◆ **ACTION ITEM**:
Answer these questions from the Isa article below:
1. How much are investors allowed to put into an investment Isa in the 2012/13 tax year?
2. Whose sales statistics show money flowing out of investment fund Isas?
3. How much money flowed out of Isas in the first two months of this year?

◆ **GIVEN PASSAGE**:
The end of the tax year has come and gone and you have seen the last of the adverts telling you to make sure your clients use their Isa allowance.

But now you will be bombarded with adverts about the need to get clients thinking about this year’s tax allowance and perhaps setting up a monthly plan to squirrel away as much as possible of the full £11,280 they are allowed to put into an investment Isa in the 2012/13 tax year.

Investors reading the weekend papers would have seen the usual advertisements and articles about not missing out on this tax-efficient investing opportunity and suggesting different places to put their hard earned money.

The message in the articles was to invest but to do so wisely, watching out for charges and thinking about how much risk they are prepared to take.

But the Investment Management Association’s sales statistics are telling a story of caution, with the last five months seeing outflows from investment fund Isas. The first two months of this year have already seen over £270m flow out of Isas.

Events which may have contributed to the decline in sales include the eurozone crisis with its resulting instability, ongoing economic uncertainty and increasing unemployment levels and recession fears in the UK. None of this is exactly conducive to saving. Arguably, it is irrelevant though, as we should be taking a long-term view and seeing these recent events as blips which will eventually work themselves out.

◆ **SUPPLIED DATA**:
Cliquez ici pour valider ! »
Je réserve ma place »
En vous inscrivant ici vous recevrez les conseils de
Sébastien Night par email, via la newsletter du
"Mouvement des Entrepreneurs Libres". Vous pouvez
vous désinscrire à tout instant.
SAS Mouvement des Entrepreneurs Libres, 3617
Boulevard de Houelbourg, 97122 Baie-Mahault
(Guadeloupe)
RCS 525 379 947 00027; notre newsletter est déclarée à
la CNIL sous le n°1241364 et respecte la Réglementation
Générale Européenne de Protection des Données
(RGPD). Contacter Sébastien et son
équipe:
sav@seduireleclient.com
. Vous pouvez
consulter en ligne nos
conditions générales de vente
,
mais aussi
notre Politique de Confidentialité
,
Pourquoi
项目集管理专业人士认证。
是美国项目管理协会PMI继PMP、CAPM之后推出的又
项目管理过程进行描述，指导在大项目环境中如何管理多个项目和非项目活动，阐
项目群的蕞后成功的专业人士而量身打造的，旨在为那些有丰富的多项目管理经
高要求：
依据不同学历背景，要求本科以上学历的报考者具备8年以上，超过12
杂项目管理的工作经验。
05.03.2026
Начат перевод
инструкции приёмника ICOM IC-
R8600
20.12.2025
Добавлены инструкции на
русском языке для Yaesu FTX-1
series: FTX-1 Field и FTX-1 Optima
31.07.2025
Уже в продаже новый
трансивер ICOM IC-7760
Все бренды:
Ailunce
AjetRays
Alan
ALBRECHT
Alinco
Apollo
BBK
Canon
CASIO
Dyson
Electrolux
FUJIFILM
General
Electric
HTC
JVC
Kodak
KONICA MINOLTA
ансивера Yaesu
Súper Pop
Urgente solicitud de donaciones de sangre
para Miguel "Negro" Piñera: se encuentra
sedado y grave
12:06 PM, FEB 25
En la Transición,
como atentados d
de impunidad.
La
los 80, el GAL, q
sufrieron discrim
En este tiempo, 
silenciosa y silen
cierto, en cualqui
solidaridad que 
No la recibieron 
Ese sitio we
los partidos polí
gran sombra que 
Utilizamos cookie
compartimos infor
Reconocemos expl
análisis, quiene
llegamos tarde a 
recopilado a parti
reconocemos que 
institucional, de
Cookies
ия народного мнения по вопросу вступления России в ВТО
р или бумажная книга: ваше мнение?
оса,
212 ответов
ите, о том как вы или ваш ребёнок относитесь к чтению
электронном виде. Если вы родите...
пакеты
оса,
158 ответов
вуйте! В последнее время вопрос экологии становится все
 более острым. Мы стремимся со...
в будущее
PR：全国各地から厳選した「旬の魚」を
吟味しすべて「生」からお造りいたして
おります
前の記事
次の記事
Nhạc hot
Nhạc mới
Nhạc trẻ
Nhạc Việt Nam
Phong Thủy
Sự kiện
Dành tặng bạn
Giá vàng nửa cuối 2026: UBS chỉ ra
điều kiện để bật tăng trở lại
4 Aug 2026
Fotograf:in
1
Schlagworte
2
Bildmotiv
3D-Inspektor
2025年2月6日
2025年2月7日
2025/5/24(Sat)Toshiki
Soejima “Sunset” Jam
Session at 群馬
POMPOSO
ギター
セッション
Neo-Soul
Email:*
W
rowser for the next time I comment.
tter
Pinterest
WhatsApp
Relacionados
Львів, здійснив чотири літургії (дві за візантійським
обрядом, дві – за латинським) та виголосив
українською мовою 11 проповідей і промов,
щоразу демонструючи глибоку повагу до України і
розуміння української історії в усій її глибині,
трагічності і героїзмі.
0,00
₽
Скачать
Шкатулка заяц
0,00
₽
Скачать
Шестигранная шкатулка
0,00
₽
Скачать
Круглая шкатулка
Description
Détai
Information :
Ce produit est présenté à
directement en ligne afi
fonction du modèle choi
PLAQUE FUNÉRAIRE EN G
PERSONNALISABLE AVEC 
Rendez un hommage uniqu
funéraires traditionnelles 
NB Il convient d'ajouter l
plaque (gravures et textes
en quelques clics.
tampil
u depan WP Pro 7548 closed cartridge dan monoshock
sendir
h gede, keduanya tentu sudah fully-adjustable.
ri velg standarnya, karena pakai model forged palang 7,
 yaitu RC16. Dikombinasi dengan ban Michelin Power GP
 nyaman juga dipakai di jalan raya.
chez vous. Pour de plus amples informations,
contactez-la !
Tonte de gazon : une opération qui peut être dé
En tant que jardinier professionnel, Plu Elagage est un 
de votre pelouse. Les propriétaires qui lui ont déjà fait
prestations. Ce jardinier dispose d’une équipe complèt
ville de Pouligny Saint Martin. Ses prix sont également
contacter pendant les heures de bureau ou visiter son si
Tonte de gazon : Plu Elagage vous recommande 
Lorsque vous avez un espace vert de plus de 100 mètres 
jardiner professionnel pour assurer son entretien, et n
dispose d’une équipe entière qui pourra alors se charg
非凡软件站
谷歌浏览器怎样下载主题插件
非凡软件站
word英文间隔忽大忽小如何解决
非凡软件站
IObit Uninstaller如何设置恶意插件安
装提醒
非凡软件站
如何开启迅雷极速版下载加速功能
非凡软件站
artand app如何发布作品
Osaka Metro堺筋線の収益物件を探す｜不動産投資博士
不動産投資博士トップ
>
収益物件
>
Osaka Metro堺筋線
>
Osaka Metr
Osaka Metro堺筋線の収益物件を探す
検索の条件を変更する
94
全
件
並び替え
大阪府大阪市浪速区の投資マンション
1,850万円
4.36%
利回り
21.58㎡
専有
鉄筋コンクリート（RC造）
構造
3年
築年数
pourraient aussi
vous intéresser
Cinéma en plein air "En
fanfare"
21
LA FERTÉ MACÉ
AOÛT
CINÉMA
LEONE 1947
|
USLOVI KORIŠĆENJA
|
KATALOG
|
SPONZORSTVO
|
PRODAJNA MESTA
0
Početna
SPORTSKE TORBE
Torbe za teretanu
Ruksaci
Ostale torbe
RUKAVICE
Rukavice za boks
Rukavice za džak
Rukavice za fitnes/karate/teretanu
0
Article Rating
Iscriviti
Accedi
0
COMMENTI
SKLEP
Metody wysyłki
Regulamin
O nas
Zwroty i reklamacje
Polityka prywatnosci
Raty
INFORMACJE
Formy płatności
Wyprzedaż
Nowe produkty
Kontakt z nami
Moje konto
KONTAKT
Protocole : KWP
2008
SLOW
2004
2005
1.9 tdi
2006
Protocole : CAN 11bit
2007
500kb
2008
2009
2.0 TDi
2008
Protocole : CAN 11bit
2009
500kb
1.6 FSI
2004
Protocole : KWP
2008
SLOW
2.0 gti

◆ **EXERCISE OUTPUT**:
1. £11,280
2. The Investment Management Association's
3. Over £270m